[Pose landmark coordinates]
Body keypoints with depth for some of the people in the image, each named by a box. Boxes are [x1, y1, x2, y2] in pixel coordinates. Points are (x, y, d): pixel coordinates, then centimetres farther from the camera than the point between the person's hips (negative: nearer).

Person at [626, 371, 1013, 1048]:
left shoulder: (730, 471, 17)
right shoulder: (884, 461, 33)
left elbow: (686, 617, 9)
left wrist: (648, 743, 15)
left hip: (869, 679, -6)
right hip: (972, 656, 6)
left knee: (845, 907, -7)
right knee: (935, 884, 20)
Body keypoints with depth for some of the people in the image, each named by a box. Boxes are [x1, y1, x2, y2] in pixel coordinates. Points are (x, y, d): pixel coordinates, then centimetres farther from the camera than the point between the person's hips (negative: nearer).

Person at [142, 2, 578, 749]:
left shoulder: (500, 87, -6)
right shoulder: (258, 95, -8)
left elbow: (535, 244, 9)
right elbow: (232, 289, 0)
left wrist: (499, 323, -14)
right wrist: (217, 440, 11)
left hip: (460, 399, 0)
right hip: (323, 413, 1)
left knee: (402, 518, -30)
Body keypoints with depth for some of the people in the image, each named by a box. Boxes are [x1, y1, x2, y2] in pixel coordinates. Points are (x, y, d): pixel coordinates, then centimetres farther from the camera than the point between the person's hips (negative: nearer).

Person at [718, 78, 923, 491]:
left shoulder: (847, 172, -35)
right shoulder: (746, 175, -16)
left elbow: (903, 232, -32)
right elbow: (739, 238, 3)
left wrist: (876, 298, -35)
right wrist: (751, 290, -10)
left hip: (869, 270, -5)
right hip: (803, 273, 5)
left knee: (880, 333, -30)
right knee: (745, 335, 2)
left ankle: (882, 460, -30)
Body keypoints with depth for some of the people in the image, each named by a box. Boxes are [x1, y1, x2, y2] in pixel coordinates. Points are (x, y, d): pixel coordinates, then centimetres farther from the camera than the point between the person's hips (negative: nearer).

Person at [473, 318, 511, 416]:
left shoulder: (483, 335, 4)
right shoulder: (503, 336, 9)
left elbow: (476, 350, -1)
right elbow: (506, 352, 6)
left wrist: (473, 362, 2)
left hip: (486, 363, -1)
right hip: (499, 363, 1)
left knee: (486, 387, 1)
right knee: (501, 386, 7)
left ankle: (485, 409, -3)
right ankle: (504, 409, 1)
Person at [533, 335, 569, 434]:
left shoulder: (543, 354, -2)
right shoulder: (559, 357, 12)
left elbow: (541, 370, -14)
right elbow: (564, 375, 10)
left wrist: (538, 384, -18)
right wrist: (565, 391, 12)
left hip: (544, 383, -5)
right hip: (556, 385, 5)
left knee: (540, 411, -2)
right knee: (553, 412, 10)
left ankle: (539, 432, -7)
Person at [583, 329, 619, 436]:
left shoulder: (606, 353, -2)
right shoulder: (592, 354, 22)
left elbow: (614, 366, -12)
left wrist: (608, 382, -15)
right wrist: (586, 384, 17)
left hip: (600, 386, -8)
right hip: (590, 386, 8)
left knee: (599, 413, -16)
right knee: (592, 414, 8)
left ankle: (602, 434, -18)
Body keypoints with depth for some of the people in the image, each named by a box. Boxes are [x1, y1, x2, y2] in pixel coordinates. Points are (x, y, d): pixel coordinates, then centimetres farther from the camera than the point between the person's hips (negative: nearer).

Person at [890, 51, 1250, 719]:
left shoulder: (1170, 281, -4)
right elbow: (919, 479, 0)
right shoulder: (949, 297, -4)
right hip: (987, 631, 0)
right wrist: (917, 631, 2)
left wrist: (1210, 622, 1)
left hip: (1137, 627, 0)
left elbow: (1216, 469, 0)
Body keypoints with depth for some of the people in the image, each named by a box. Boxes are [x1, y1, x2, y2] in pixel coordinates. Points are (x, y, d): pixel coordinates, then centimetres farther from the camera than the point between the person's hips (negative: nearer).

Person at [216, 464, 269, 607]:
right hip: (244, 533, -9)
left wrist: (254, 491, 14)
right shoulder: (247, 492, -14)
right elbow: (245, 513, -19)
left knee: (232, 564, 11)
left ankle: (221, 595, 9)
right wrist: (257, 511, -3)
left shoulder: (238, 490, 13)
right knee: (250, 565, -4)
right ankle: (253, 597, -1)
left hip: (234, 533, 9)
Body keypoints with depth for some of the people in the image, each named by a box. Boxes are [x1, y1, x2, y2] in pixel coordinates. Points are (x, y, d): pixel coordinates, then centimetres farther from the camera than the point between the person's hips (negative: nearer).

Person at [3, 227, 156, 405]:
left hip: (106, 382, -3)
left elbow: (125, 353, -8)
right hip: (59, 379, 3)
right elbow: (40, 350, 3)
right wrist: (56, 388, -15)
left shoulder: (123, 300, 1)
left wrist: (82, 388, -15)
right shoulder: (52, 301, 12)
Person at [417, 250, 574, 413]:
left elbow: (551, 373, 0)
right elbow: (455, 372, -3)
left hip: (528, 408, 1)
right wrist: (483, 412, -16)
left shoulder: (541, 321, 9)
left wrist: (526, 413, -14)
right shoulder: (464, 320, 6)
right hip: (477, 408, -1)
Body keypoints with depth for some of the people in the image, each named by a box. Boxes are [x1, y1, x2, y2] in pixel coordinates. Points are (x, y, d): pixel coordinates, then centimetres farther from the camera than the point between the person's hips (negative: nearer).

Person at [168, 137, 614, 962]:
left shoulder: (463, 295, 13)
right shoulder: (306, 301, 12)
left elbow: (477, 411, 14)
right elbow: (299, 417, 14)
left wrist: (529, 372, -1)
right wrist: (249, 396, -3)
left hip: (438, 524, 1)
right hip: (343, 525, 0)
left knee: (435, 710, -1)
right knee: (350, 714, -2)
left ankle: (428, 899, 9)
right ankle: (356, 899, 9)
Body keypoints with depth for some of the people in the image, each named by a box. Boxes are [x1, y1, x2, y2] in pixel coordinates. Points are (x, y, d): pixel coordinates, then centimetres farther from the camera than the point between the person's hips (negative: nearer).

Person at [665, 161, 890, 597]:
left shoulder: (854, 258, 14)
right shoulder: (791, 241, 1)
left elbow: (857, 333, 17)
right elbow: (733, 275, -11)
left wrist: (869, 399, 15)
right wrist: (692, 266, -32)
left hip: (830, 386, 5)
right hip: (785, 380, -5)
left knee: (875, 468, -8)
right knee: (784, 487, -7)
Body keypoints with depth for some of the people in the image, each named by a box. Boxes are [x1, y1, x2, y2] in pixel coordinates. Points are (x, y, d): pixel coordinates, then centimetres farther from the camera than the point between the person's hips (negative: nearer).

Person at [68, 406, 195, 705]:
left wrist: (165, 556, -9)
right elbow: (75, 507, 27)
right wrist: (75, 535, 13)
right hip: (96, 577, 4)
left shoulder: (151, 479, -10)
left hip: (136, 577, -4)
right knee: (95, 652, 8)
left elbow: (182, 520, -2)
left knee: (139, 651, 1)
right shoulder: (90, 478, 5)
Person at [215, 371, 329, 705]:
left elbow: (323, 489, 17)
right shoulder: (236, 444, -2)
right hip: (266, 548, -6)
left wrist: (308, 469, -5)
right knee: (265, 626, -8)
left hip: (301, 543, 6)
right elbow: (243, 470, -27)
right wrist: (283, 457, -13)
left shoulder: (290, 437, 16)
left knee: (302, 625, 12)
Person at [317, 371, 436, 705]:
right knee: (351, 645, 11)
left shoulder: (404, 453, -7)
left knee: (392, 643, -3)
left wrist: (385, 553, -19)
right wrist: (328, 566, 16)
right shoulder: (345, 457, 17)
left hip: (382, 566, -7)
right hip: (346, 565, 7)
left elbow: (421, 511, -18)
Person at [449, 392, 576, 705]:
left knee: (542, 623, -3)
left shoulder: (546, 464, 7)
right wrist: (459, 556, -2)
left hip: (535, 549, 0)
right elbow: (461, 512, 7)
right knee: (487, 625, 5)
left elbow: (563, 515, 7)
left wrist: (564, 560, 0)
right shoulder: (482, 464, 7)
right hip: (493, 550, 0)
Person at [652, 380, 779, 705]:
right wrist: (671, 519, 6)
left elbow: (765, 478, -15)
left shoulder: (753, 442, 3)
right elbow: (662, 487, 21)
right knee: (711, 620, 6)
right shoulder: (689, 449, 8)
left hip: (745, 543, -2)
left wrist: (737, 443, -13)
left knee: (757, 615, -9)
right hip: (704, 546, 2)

* What the task asks *
Copy out, word for word, the part of the entries above that begins at the line with "left ankle: (539, 432, -7)" and ends at the line with "right hip: (477, 408, -1)", including both.

* Answer space *
left ankle: (539, 432, -7)
Person at [583, 329, 619, 436]:
left shoulder: (606, 353, -2)
right shoulder: (592, 354, 22)
left elbow: (614, 366, -12)
left wrist: (608, 382, -15)
right wrist: (586, 384, 17)
left hip: (600, 386, -8)
right hip: (590, 386, 8)
left knee: (599, 413, -16)
right knee: (592, 414, 8)
left ankle: (602, 434, -18)
Body keypoints with depth for some of the people in the image, each named by a box. Boxes are [x1, y1, x2, y2] in pixel coordinates. Points are (x, y, d): pixel coordinates, then centimetres farther from the camera than the point between the person's hips (negative: nearer).

Person at [890, 51, 1250, 719]:
left shoulder: (1170, 281, -4)
right elbow: (919, 479, 0)
right shoulder: (949, 297, -4)
right hip: (987, 631, 0)
right wrist: (917, 631, 2)
left wrist: (1210, 622, 1)
left hip: (1137, 627, 0)
left elbow: (1216, 469, 0)
Body keypoints with depth for some of the people in the image, each named by a box. Boxes are [x1, y1, x2, y2] in pixel coordinates. Points are (x, y, d): pixel coordinates, then centimetres farther from the camera than the point between the person's hips (negative: nearer).

Person at [216, 464, 269, 607]:
right hip: (244, 533, -9)
left wrist: (254, 491, 14)
right shoulder: (247, 492, -14)
right elbow: (245, 513, -19)
left knee: (232, 564, 11)
left ankle: (221, 595, 9)
right wrist: (257, 511, -3)
left shoulder: (238, 490, 13)
right knee: (250, 565, -4)
right ankle: (253, 597, -1)
left hip: (234, 533, 9)
Body keypoints with depth for some of the people in the image, each named by a box. Boxes are [x1, y1, x2, y2] in pixel coordinates. Points are (x, y, d): pixel coordinates, then centimetres farther from the camera than the point between the person's hips (negative: nearer).

Person at [3, 227, 156, 405]:
left hip: (106, 382, -3)
left elbow: (125, 353, -8)
right hip: (59, 379, 3)
right elbow: (40, 350, 3)
right wrist: (56, 388, -15)
left shoulder: (123, 300, 1)
left wrist: (82, 388, -15)
right shoulder: (52, 301, 12)
Person at [417, 250, 574, 413]:
left elbow: (551, 373, 0)
right elbow: (455, 372, -3)
left hip: (528, 408, 1)
right wrist: (483, 412, -16)
left shoulder: (541, 321, 9)
left wrist: (526, 413, -14)
right shoulder: (464, 320, 6)
right hip: (477, 408, -1)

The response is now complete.